§ **LIST OF TASKS**
1. Copy the forum thread on SSHd key schemes word for word, from "# Different SSHd" to "with *ed25519* ?".
2. Translate this sentence from the forum thread on SSHd key schemes into German: "I want to make some strong keys for my SSH server."
3. Extend the forum thread on SSHd key schemes from where it stops.

§ **EXCERPTED PASSAGE**
##########
# Different SSHd key schemes



## Phishfry (Jul 30, 2018)

I want to make some strong keys for my SSH server. I see the key is this by default:
ecdsa-sha2-nistp256

Cant help to notice ed25519_key in /etc/ssh/sshd_config What is this and is it supported?
Just enabling this setting in ssh server is not enough is it?
From all my NanoBSD trials I know the first 3 keys are generated by FreeBSD on firstboot.
What's up with *ed25519* ?
https://en.wikipedia.org/wiki/EdDSA

```
#HostKey /etc/ssh/ssh_host_rsa_key
#HostKey /etc/ssh/ssh_host_dsa_key
#HostKey /etc/ssh/ssh_host_ecdsa_key
#HostKey /etc/ssh/ssh_host_ed25519_key
```


----------



## SirDice (Jul 30, 2018)

It should be generated too:

```
sshd_keygen()
{
        sshd_keygen_alg rsa1
        sshd_keygen_alg rsa
        sshd_keygen_alg dsa
        sshd_keygen_alg ecdsa
        sshd_keygen_alg ed25519
}
```


```
* ssh(1), sshd(8): Add support for Ed25519 as a public key type.
   Ed25519 is a elliptic curve signature scheme that offers
   better security than ECDSA and DSA and good performance. It may be
   used for both user and host keys.
```
https://www.openssh.com/txt/release-6.5


----------



## getopt (Jul 30, 2018)

I'd prefer to comment out all the weak ciphers showing the section in /etc/rc.d/sshd like this:

```
sshd_keygen()
{
#       sshd_keygen_alg rsa1
        sshd_keygen_alg rsa
#       sshd_keygen_alg dsa
#       sshd_keygen_alg ecdsa
        sshd_keygen_alg ed25519
}
```
Furthermore I'd erase all unused remaining keys in /etc/ssh/.


----------



## ShelLuser (Jul 30, 2018)
##########
§ **GIVEN INFORMATION**
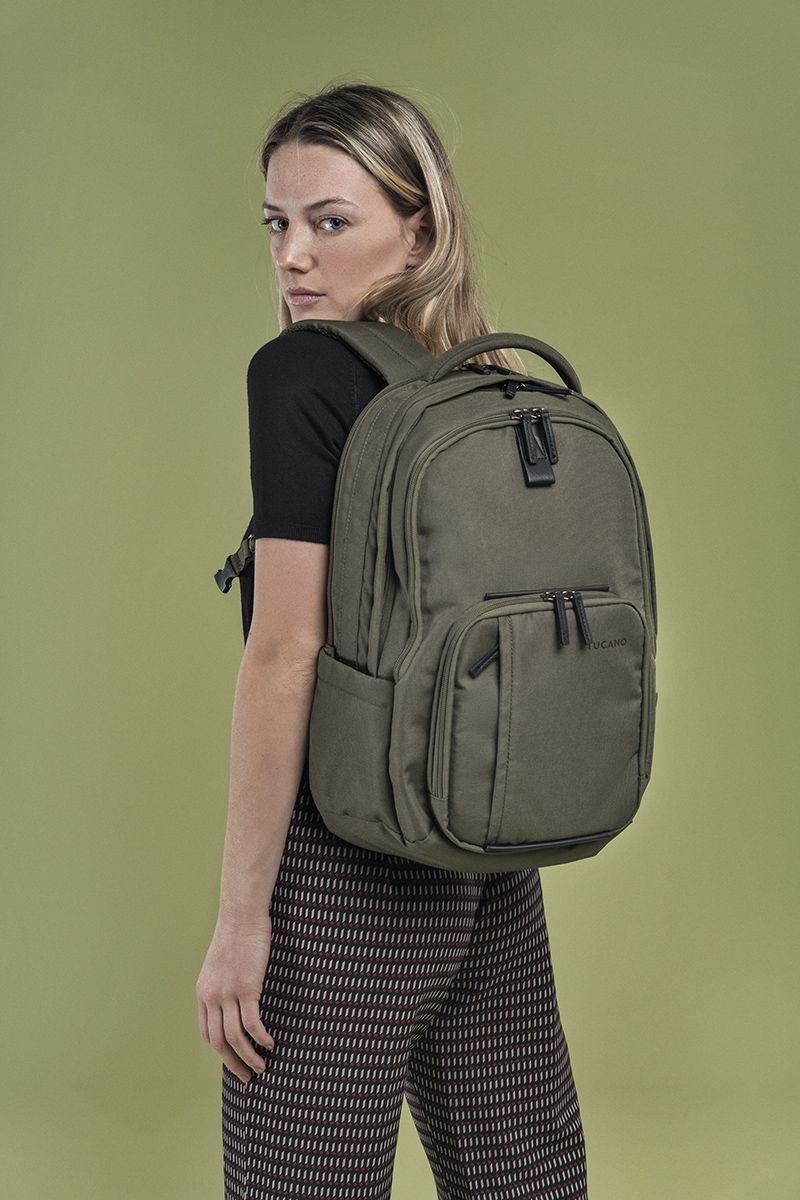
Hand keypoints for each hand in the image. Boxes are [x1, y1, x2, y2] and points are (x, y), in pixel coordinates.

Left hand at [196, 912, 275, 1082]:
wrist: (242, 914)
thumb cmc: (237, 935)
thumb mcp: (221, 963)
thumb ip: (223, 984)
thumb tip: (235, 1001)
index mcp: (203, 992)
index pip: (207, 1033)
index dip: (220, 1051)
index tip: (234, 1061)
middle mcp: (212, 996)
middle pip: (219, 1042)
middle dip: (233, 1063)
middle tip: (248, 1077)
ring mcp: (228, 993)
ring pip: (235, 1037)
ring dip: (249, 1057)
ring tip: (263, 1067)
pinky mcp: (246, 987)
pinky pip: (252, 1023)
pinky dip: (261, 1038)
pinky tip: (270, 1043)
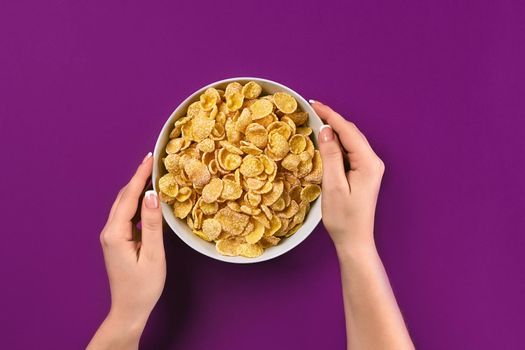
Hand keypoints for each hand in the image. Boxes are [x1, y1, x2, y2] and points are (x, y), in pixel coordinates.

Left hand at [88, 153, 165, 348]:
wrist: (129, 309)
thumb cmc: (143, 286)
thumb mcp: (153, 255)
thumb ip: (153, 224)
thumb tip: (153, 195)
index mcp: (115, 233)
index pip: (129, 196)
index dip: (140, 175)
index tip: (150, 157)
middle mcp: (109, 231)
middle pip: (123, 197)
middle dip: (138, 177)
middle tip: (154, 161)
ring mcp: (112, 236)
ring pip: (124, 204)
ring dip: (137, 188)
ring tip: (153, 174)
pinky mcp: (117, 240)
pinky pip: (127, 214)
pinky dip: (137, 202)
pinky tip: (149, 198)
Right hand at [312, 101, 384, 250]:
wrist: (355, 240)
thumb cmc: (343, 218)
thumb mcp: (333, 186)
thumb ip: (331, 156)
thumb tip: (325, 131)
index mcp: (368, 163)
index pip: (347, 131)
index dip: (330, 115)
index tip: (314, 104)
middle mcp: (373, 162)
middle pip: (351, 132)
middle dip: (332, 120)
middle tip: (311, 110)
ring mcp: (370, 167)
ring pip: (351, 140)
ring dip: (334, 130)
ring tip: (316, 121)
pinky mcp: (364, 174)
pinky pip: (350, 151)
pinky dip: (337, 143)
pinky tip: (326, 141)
##########
§ **RESULTS BY TASK**
1.
# Different SSHd key schemes



## Phishfry (Jul 30, 2018)

I want to make some strong keys for my SSH server. I see the key is this by default:
ecdsa-sha2-nistp256

Cant help to notice ed25519_key in /etc/ssh/sshd_config What is this and is it supported?
Just enabling this setting in ssh server is not enough is it?
From all my NanoBSD trials I know the first 3 keys are generated by FreeBSD on firstboot.
What's up with *ed25519* ?

2. Ich möchte einige starke Schlüssel für meinen SSH-Server erstellen.

3.
Phishfry said:


> I want to make some strong keys for my SSH server. I see the key is this by default:
> ecdsa-sha2-nistp256


Keys for what exactly? Because if we're talking host keys then it uses something else by default, according to sshd_config(5):

```
HostKey
             Specifies a file containing a private host key used by SSH.  The
             defaults are /etc/ssh/ssh_host_dsa_key,
             /etc/ssh/ssh_host_ecdsa_key, /etc/ssh/ssh_host_ed25519_key and
             /etc/ssh/ssh_host_rsa_key.
```
But here's the thing: this only becomes an issue if you wish to use hostbased authentication which isn't used by default. Although it can make it more difficult to falsely gain entrance you could also be adding an extra layer of problems, especially if you need to access a host from a remote location. Instead of one you'd now need 2 keys (edit: assuming you're also using keybased authentication for your users, which I personally consider a must-have option).

Each to their own of course, obviously, but I usually only rely on keybased authentication for the actual users who need access. So: one key per user.


----------



## Phishfry (Jul 30, 2018)

I was just exploring /etc/ssh/sshd_config and the setting piqued my interest.

I just made my first cloud VM with Linode and I want to make sure I am doing all I can.
Followed the handbook and some good threads.
Glad I bought a used copy of "The Book of pf". I now feel confident I have good basic rule set.

Reading on keys and certs. I have much to learn.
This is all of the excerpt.